Because the cathode is made from a precise mixture of valuable minerals to achieve the battery's specific voltage, slight changes to its structure or composition can compromise its performance. Therefore, much of the value of the cathode powder lies "in the way the [powder] particles were designed in the first place," says Emma Kendrick, a professor of energy materials at England's University of Birmingham, who was not involved in the new study. This value is lost if the entire battery is simply melted or dissolved in one go, as is the case with current recycling methods.
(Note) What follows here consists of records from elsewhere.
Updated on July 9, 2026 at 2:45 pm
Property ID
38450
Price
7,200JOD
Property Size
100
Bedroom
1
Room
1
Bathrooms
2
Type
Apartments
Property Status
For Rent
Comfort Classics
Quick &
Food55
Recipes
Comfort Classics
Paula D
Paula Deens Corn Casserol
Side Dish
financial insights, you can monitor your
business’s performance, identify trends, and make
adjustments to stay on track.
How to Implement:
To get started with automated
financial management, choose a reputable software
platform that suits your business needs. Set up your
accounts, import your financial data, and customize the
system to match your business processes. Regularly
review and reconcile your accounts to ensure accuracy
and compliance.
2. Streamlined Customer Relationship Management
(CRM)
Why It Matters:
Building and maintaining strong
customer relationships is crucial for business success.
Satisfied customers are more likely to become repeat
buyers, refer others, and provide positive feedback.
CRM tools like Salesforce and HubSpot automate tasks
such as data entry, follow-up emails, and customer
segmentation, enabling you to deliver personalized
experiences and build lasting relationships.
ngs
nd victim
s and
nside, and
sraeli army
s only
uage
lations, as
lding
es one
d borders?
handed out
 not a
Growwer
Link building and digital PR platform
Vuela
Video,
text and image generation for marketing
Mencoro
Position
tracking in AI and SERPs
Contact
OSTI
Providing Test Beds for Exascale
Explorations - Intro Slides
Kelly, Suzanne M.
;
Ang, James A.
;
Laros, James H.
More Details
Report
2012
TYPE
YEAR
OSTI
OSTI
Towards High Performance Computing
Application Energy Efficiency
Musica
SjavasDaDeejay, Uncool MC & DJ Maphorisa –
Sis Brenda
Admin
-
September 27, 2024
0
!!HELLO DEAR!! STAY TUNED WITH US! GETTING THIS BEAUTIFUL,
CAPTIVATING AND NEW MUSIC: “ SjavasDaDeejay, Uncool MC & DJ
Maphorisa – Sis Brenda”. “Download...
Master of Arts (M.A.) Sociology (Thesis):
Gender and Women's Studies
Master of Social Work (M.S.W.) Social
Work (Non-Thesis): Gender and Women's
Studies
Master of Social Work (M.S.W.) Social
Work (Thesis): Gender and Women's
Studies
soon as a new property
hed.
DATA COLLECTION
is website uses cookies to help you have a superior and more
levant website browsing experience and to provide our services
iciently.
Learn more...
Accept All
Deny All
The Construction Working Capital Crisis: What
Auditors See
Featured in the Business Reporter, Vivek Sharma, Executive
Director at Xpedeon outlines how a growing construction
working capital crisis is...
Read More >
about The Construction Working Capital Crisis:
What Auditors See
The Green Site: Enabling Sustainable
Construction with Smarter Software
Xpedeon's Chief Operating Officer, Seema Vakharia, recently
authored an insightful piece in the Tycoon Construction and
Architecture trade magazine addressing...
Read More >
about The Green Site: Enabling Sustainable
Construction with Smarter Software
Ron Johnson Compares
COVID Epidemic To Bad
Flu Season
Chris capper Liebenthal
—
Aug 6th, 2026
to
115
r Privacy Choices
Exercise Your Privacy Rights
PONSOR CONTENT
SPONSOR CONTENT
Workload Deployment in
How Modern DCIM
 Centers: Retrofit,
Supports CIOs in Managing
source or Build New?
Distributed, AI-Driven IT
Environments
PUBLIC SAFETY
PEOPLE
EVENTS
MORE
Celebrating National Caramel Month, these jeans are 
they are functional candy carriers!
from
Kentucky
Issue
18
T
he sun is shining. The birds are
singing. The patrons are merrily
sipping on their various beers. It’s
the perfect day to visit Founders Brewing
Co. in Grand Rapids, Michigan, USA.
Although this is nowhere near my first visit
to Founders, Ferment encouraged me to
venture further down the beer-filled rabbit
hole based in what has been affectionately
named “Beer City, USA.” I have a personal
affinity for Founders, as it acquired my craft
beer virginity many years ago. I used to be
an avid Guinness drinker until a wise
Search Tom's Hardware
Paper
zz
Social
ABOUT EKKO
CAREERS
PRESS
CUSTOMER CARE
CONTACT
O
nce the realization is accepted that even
Wang's research to recycle lithium

Wang and his colleagues compared the particles of their recycled cathode powder with those of commercially produced cathode powder (largely derived from newly mined ores). They found that the particles of the recycled powder were more porous, with particularly large voids in the center of each. These characteristics allow the cathode crystal to swell slightly when lithium ions seep into it, and this leeway prevents the crystal from cracking as easily as cathodes built from scratch. Such cracks are a major cause of battery degradation over time.

More pores also mean more exposed surface area, where the chemical reactions needed to charge the battery can take place - which is why Wang's recycled batteries charge faster than their commercially produced counterparts. A future ambition might be to design all cathodes with this superior structure, rather than just those made from recycled material, Wang says.

The latest findings show that "the cathode they can produce is as good as, or even better than, the commercial material we have imported," says Linda Gaines, a transportation analyst at Argonne National Laboratory and chief scientist at the ReCell Center, an organization that studies and promotes battery recycling. (Such imports come largely from China, which is a world leader in battery recycling. But this situation means that materials must be moved from one part of the world to another to be recycled, increasing the carbon footprint of recycled batteries and decreasing their appeal as a more sustainable pathway. The approach developed by Wang's team eliminates a significant portion of international trade and transportation requirements, creating a potential pathway for other countries to strengthen battery recycling domestically. The process is currently being expanded by Ascend Elements, formerly Battery Resourcers, a recycling company that Wang co-founded.